Galatasaray çok beğenilince devamını çekti

FIRAT TOPAL

Galatasaray, sezonun açılış maçında, geçtiğimiz sezonki deplasman performansından hiçbir şey kaybetmediğini göstererek taraftarlarının yüreğine beton döktü.
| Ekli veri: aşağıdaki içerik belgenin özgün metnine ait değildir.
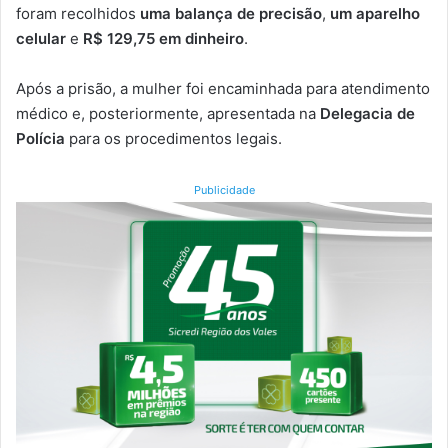
foram recolhidos
uma balança de precisão
,
um aparelho
celular
e
R$ 129,75 em dinheiro
.
Após a prisão, a mulher foi encaminhada para atendimento
médico e, posteriormente, apresentada na
Delegacia de
Polícia
para os procedimentos legais.
Publicidade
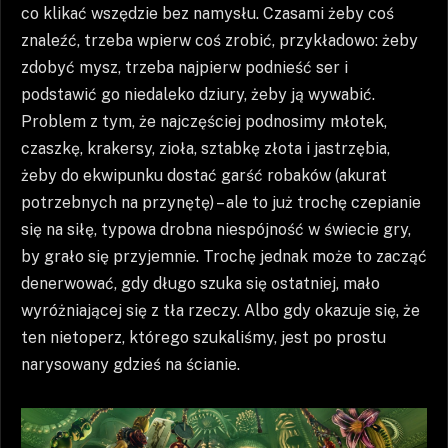
co klikać wszędzie bez namysłu. Czasami żeby coś
znaleźć, trzeba wpierw coś zrobić, przykładowo: żeby
zdobyć mysz, trzeba najpierw podnieść ser i
podstawić go niedaleko dziury, żeby ją wywabić.
Problem z tym, że najczęściej podnosimy młotek,
czaszkę, krakersy, zioła, sztabkę złota i jastrzębia,
żeby do ekwipunku dostać garść robaków (akurat
potrzebnych na przynętę) – ale to już trochę czepianie
się na siłę, typowa drobna niespójność w świecie gry,
by grało się przyjemnie. Trochę jednak może to zacząć
denerwować, gdy długo szuka się ostatniej, mało
wyróżniającej się z tła rzeczy. Albo gdy okazuje się, że
ten nietoperz, którego szukaliśmy, jest po prostu
narysowany gdzieś na ścianie.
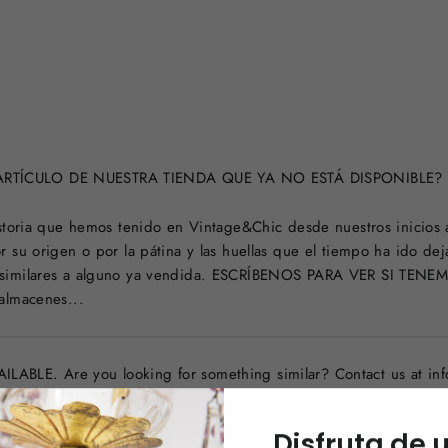
RTÍCULO DE NUESTRA TIENDA QUE YA NO ESTÁ DISPONIBLE?
historia que hemos tenido en Vintage&Chic desde nuestros inicio
r su origen o por la pátina y las huellas que el tiempo ha ido de
s similares a alguno ya vendida. ESCRÍBENOS PARA VER SI T
almacenes...
BLE. Are you looking for something similar? Contact us at in
Disfruta de 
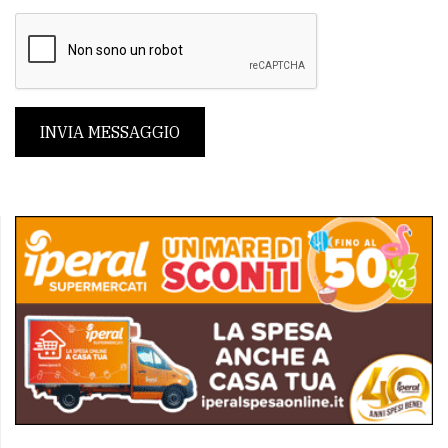
INVIA MESSAGGIO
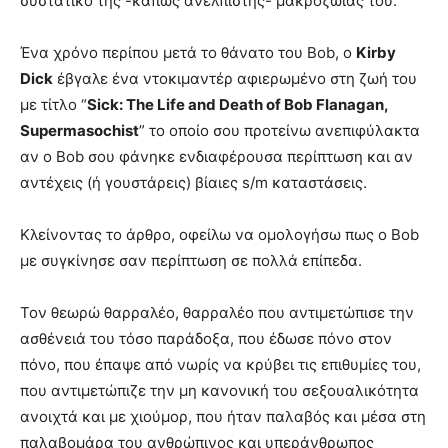
συστατικό της -κάπως ανέλπιστης- μακροζωίας του.
Ένα χρόνο περίπου μετά το θάνατο του Bob, ο
Kirby
Dick
έβγαλε ένα ντοκιμαντέρ αφιερωμένο στη ζωή του
με τίτλο “
Sick: The Life and Death of Bob Flanagan,
Supermasochist
” το οποίο σου προτείνω ανεπιφύλακτα
αν ο Bob σου φάνηκε ενδιαφέρουσα περίπτωση και αν
αντέχεις (ή γουστάρεις) βίαιες s/m καταστάσεις.
Κλείνοντας το άρθρο, οφείλω να ομολογήσω πως ο Bob
με συγκίνησε σαν περίπτωση σε πολλά επίπεδα.
Τον θεωρώ θαρραλέο, θαρραλέο που αντιμετώπισε την
ασθένειά του τόσο παράδοξα, που έδωσε πόνο στον
πόνο, που έπαψε από νωρίς να κρύβει τις επιθυμίες του,
που αντιμετώπιζε την μη κανονική του σεξουαλικότητα
ανοιχτά και με χιούμορ, που ήταν παλαβός και μέσα στη
παλαβομάρα του ανθρώπινος και υπεράνθρωπος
Futbol takımınızın belli bir istikrara sahip olması genelde tercih edebileceğiniz bir şey. Fakat genelde bu istikrarın, iyi yaptığınız şeylerde olması beklenir. Galatasaray’ın 2 sezondur devam ettirdiği, kısır, zevksiz, yaratıcılıktan uzak deplasman futbolunu üçüncü sezona taşımasını takdir edemeyeceğiz elbette. Üstelik bu sefer geçtiğimiz sezonlara göre işlerin daha kötü gittiğini gösteren bilgiler var elimizde. İlki defans göbeğinde. Marcao ve Luyindama felaket ötesi bir hazırlık kampı geçirdiler. Özellikle Marcao’nun 43. dakikada birbirine çok benzeyen 2 pozisyonda, aynı oyuncuya faul yaparak 2 sarı kart görmesi, çok kötü geçirdiği hazırlık dönemini taçlandırdı adeta. Hücum hattındaki en büyük sıkıntı ise geçtiğimiz sezon sık sık çizgiye inen Onyekuru ve Feghouli’nin yerine oynayan Jimmy Durmaz ve Babel’in sürekli rakip ceza sahası önünde dolaşmaları ve Denizlispor defansının önünde kaybolmalarıydı. Bu yüzden çoğu hücumda Galatasaraylı futbolcular daha kalabalık görünmelerine rağmen, o kadar birbirlerine yakın pozisyonda yakalandılar ki oradan bir pas trafiği yaratmak imkansız hale geldi. Denizlispor bu tabloda daha fazla pozisyon yakalayabilirdi aslında. Ancak Recep Niyaz, Rodallega’nın boşalttığı alanları kullanmak yerine kendi maçını oynama hevesine kapılınca Kolombiyalı oyuncunun yaptığı birçok olumlu işin sonuç vermediğine şahit olduk.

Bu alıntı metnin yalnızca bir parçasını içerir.